▶ What the exercise asks
Would you please output all the records exactly as given? Pictures should not appear in the copy.

▶ The data
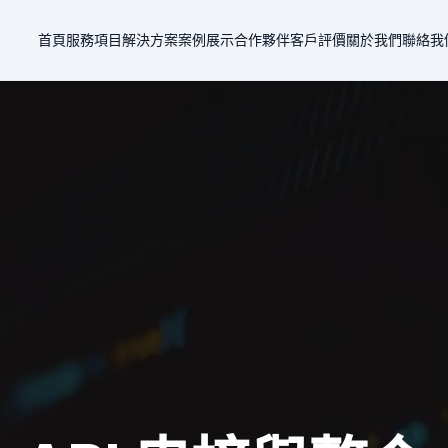
首頁
服務項目
解決方案
案例展示
合作夥伴
客戶評價
關於我們
聯絡我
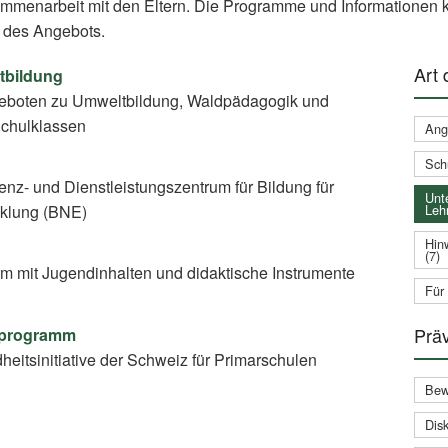
ammenarbeit mit den Eltern. Die Programme und Informationen k
 des Angebots.
Art
tbildung
eboten zu Umweltbildung, Waldpädagogik und
Schulklassen
Ang
Sch
nz- und Dienstleistungszentrum für Bildung für
Unte
Leh
cklung (BNE)
Hin
(7)
rm mit Jugendinhalten und didaktische Instrumente
Für
Prä
ulprogramm
eitsinitiative der Schweiz für Primarschulen
Bew
Disk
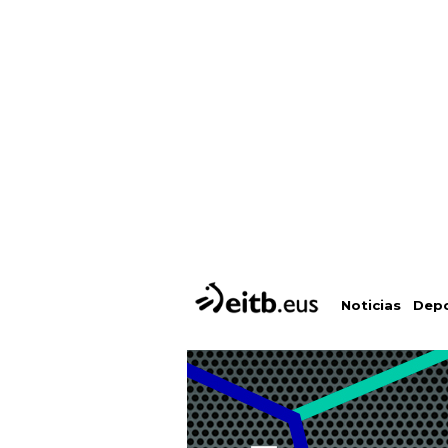
Depo
Noticias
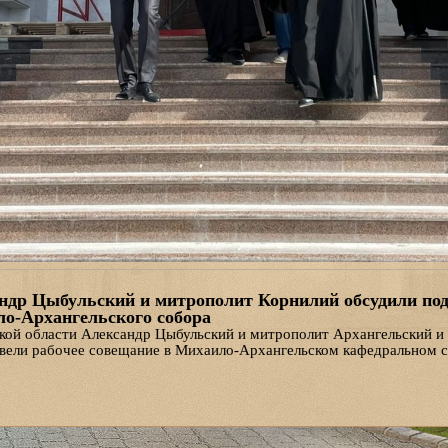
ндр Цыбульский и митрополит Корнилий обсудили под
о-Архангельского собора
кой области Александр Цыбульский и митрополит Архангельский и
овели рабочее совещание в Михаило-Архангельском кафедральном с
смотрению вопросов, связанных с завершением строительства главн
 Архитектор собора Дмитрий Яскорский рассказал главе региона и
.
и митрополит Корнилий проинспектировали выполнение ранее утв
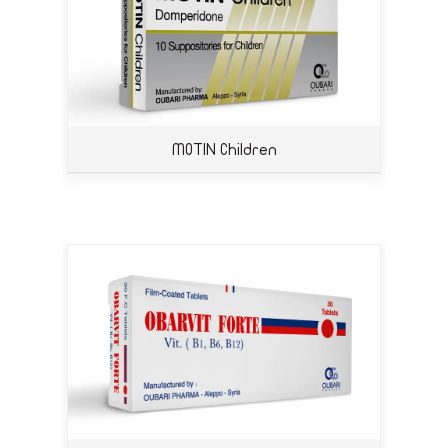
MOTIN Children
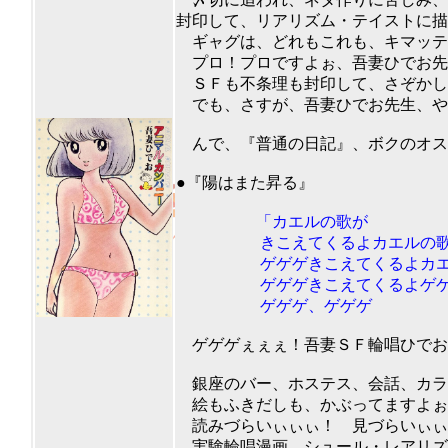
封印して、リアリズム・テイストに描
ギャグは、どれもこれも、キマッテ
プロ！プロですよぉ、吾妻ひでお先
ＳＦも不条理も封印して、さぞかし
でも、さすが、吾妻ひでお先生、や
んで、『普通の日記』、ボクのオスス
201
●『陽はまた昇る』
「カエルの歌が
きこえてくるよカエルの歌
ゲゲゲきこえてくるよカエ
ゲゲゲきこえてくるよゲゲ
ゲゲゲ、ゲゲゲ
ゲゲゲぇぇぇ！吾妻ＳＦ輪唱ひでお
銀座のバー、ホステス、会話、カラ
絵もふきだしも、かぶってますよぉ
読みづらいぃぃぃ！ 見づらいぃぃ
実験輪唱漫画、シュール・レアリズ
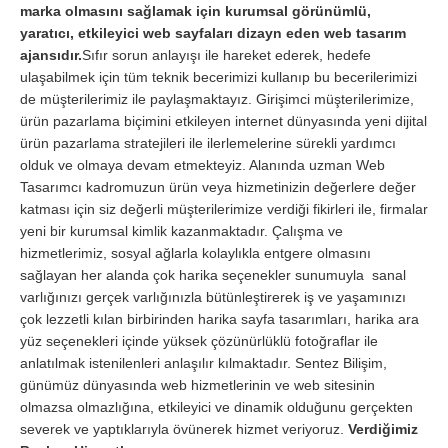
marka olmasını sağlamak için kurumsal görünümlü,
yaratıcı, etkileyici web sayfaları dizayn eden web tasarım
ajansıdır.
Sıfır sorun anlayışı ile hareket ederek, hedefe
ulaşabilmek için tüm teknik becerimizi kullanıp bu becerilerimizi
de müşterilerimiz ile paylaşmaktayız. Girişimci müşterilerimize,
ürün pazarlama biçimini etkileyen internet dünyasında yeni dijital
ürün pazarlama stratejileri ile ilerlemelerine sürekli yardımcı
olduk ve olmaya devam etmekteyiz. Alanında uzman Web
Tasarımcı kadromuzun ürün veya hizmetinizin değerlere değer
katması için siz değerli müşterilerimize verdiği fikirleri ile, firmalar
yeni bir kurumsal kimlik kazanmaktadır. Çalışma ve
hizmetlerimiz, sosyal ağlarla kolaylıkla entgere olmasını
sağlayan her alanda çok harika seçenekler sunumuyla sanal
varlığınızı gerçek varlığınızla bütünleştirerek iş ve yaşamınızı
çok lezzetli kılan birbirinden harika sayfa tasarımları, harika ara
yüz seçenekleri içinde yüksek çözünürlüklü fotoğraflar ile
anlatılmak istenilenleri anlaşılır kılmaktadır. Sentez Bilişim,
günümüz dünyasında web hizmetlerinin ve web sitesinin
olmazsa olmazlığına, etkileyici ve dinamik olduğunu gerçekten
severek ve yaptıklarıyla övünerek hizmet veriyoruz.
Verdiğimiz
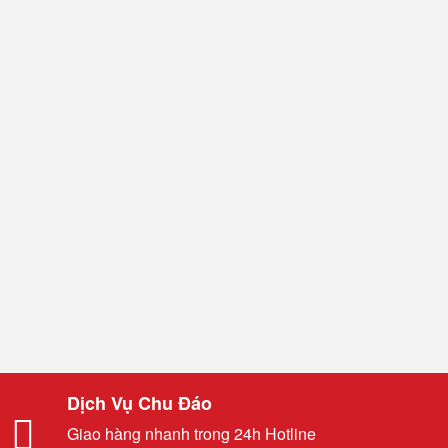
Dịch Vụ Chu Đáo
Giao hàng nhanh trong 24h Hotline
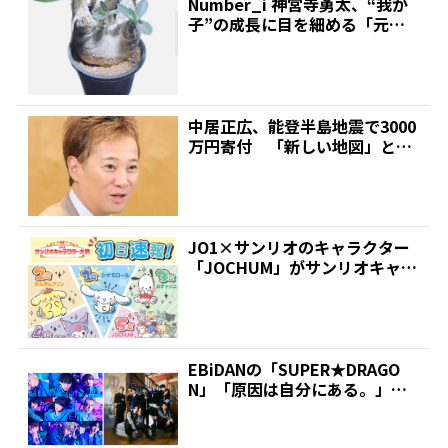
Number_i 神宮寺勇太、“我が
子”の成長に目を細める「元気
に育っております...
中居正広、能登半島地震で3000
万円寄付 「新しい地図」と日
本財団が立ち上げた基...
JO1×サンリオのキャラクター
「JOCHUM」がサンリオキャラ
クター大賞初日速報...
EBiDANの「SUPER★DRAGO
N」「原因は自分にある。」、
ライブのU-N...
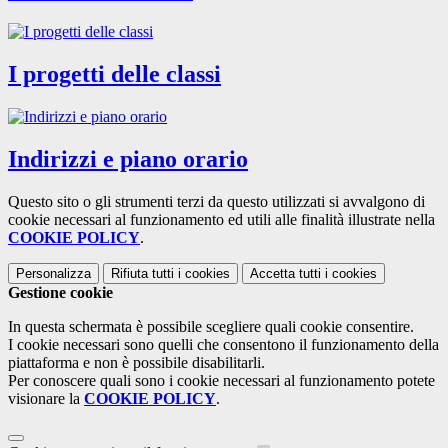
I progetti delle classi
Indirizzi e piano orario
Questo sito o gli strumenti terzi da questo utilizzati si avvalgono di
cookie necessari al funzionamento ed utili alle finalità illustrate nella
COOKIE POLICY
.
Personalizza
Rifiuta tutti
i cookies
Accetta tutti
i cookies
Gestione cookie
In questa schermata è possibile scegliere quali cookie consentire.
I cookie necessari sono quelli che consentono il funzionamento della
piattaforma e non è possibile disabilitarli.
Per conoscere quali sono i cookie necessari al funzionamento potete
visionare la
COOKIE POLICY
.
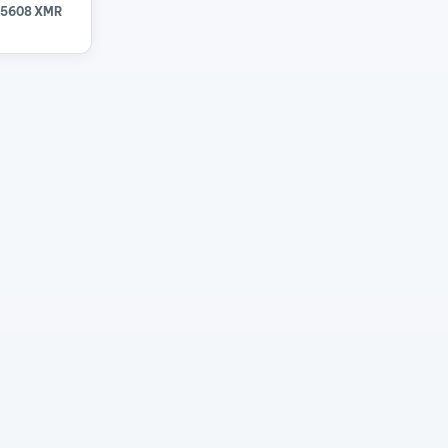
15608 XMR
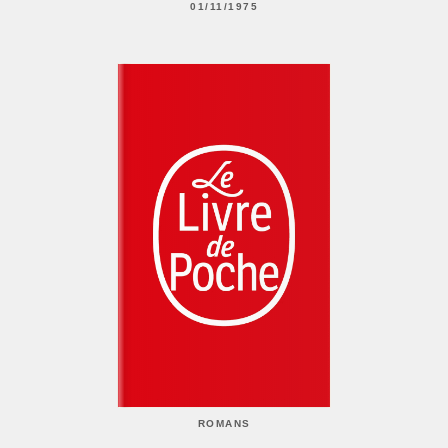
01/11/1975
ROMANS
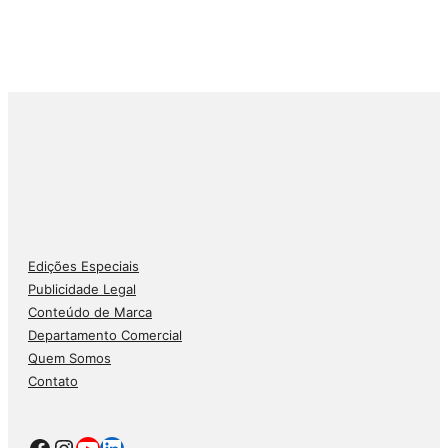
Edições Especiais
Publicidade Legal
Conteúdo de Marca
Departamento Comercial
Quem Somos
Contato
Facebook
Instagram
Youtube
LinkedIn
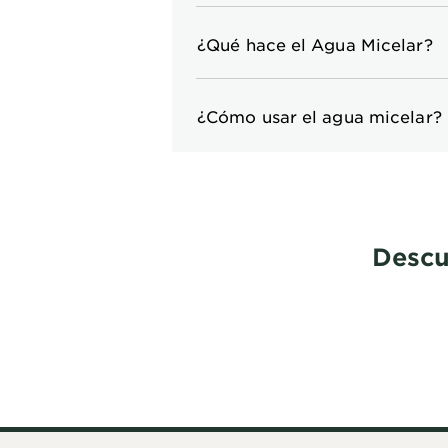
¿Qué hace el Agua Micelar?
¿Cómo usar el agua micelar?
Descu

▶ Written reply
首頁
服務項目
解決方案
案例展示
合作夥伴
客戶評價
關於我們
聯絡我
ammenarbeit mit den Eltern. Die Programme und Informationen k
 des Angebots.
Art
tbildung
eboten zu Umweltbildung, Waldpädagogik und
Schulklassen
Ang
Sch
nz- und Dienstleistungszentrum für Bildung für
Unte
Leh
cklung (BNE)
Hin
(7)
rm mit Jugendinhalten und didaktische Instrumente
Für
Prä
ulprogramm
eitsinitiative der Schweiz für Primarschulen
Bew
Disk
Depo
Noticias
ндр Цыбульский и митрополит Корнилий обсудили под
о-Архангельского собора
кой области Александр Цыбульский и митрополит Архангельский и
овели рабочее совещание в Михаило-Архангельском кафедральном с
смотрению вопросов, связанных с завершением строительства главн
 Архитектор собора Дмитрий Яскорский рассказал главе региона и
.
и митрополит Корнилий проинспектировали выполнение ранее утв
MOTIN Children
封印して、リアリズム・テイストに描
ギャグは、どれもこれも、キマッテ
プロ！プロですよぉ、吾妻ひでお先
ＳＦも不条理も封印して、さぞかし
でも、さすが、吾妻ひでお先生、や
んで、『普通の日記』、ボクのオスス
201
●『陽はまた昇る』
「カエルの歌が
きこえてくるよカエルの歌
ゲゲゲきこえてくるよカエ
ゲゲゲきこえてくるよゲゲ
ゲゲゲ、ゲゲゲ
ゲゲゲぇぇぇ！吾妻ＳＦ輪唱ひでお
銀座のバー、ホステス、会話、カラ
絵もふきだしも、かぶってますよぉ
読みづらいぃぃぃ！ 見づらいぃぃ
実験輪唱漫画、シュール・レアリズ
marka olmasını sağlamak için kurumsal görünümlü,
yaratıcı, etkileyici web sayfaları dizayn eden web tasarım
ajansıdır.
Sıfır sorun anlayışı ile hareket ederek, hedefe
ulaşabilmek için tüm teknik becerimizi kullanıp bu becerilerimizi
de müşterilerimiz ile paylaşmaktayız. Girişimci müşterilerimize,
ürün pazarlama biçimini etkileyen internet dünyasında yeni dijital
ürün pazarlama stratejileri ile ilerlemelerine sürekli yardımcı
olduk ve olmaya devam etmekteyiz. Alanında uzman Web
Tasarımcı kadromuzun ürün veya hizmetinizin değerlere değer
katması için siz değerli müşterilerimize verdiği fikirleri ile, firmalar
yeni bir kurumsal kimlik kazanmaktadır. Çalışma ve
hizmetlerimiz, sosyal ağlarla kolaylıkla entgere olmasını
sağlayan her alanda çok harika seçenekler sunumuyla sanal
varlığınızı gerçek varlığınızla bütünleştirerek iş ve yaşamınızı
çok lezzetli kılan birbirinden harika sayfa tasarımları, harika ara
yüz seçenekleri içinde yüksek çözünürlüklü fotoğraflar ile
anlatılmak istenilenleri anlaşılır kılmaktadır. Sentez Bilişim,
günümüz dünyasında web hizmetlerinin ve web sitesinin
olmazsa olmazlığına, etkileyici ve dinamik olduğunu gerçekten
severek ve yaptıklarıyla övünerek hizmet veriyoruz.
Verdiğimiz
Dịch Vụ Chu Đáo
Giao hàng nhanh trong 24h Hotline
Number_i 神宮寺勇太、“我が
子”の成長に目を細める「元気
に育っております...
中居正広、能登半島地震で3000
万円寄付 「新しい地図」と日
本財団が立ち上げた基...
JO1×サンリオのキャラクター
「JOCHUM」がサンリオキャラ
クター大賞初日速報...
EBiDANの「SUPER★DRAGO
N」「原因は自分にある。」、
ライブのU-N...
I progetti delle classi
Indirizzi e piano orario
Questo sito o gli strumenti terzi da questo utilizzati si avvalgono di
cookie necessari al funzionamento ed utili alle finalità illustrate nella
COOKIE POLICY
.
Personalizza
Rifiuta tutti
i cookies
Accetta tutti
i cookies
Gestione cookie
In questa schermata è possibile scegliere quali cookie consentire.
I cookie necessari sono quelli che consentono il funzionamento della
piattaforma e non è possibile disabilitarli.
Per conoscere quali sono i cookie necessari al funzionamento potete
visionare la
COOKIE POLICY
.
15608 XMR
01/11/1975
ROMANS
Edições Especiais
Publicidade Legal
Conteúdo de Marca
Departamento Comercial
Quem Somos
Contato
Facebook
Instagram
Youtube
LinkedIn
¿Qué hace el Agua Micelar?
¿Cómo usar el agua micelar?
Descu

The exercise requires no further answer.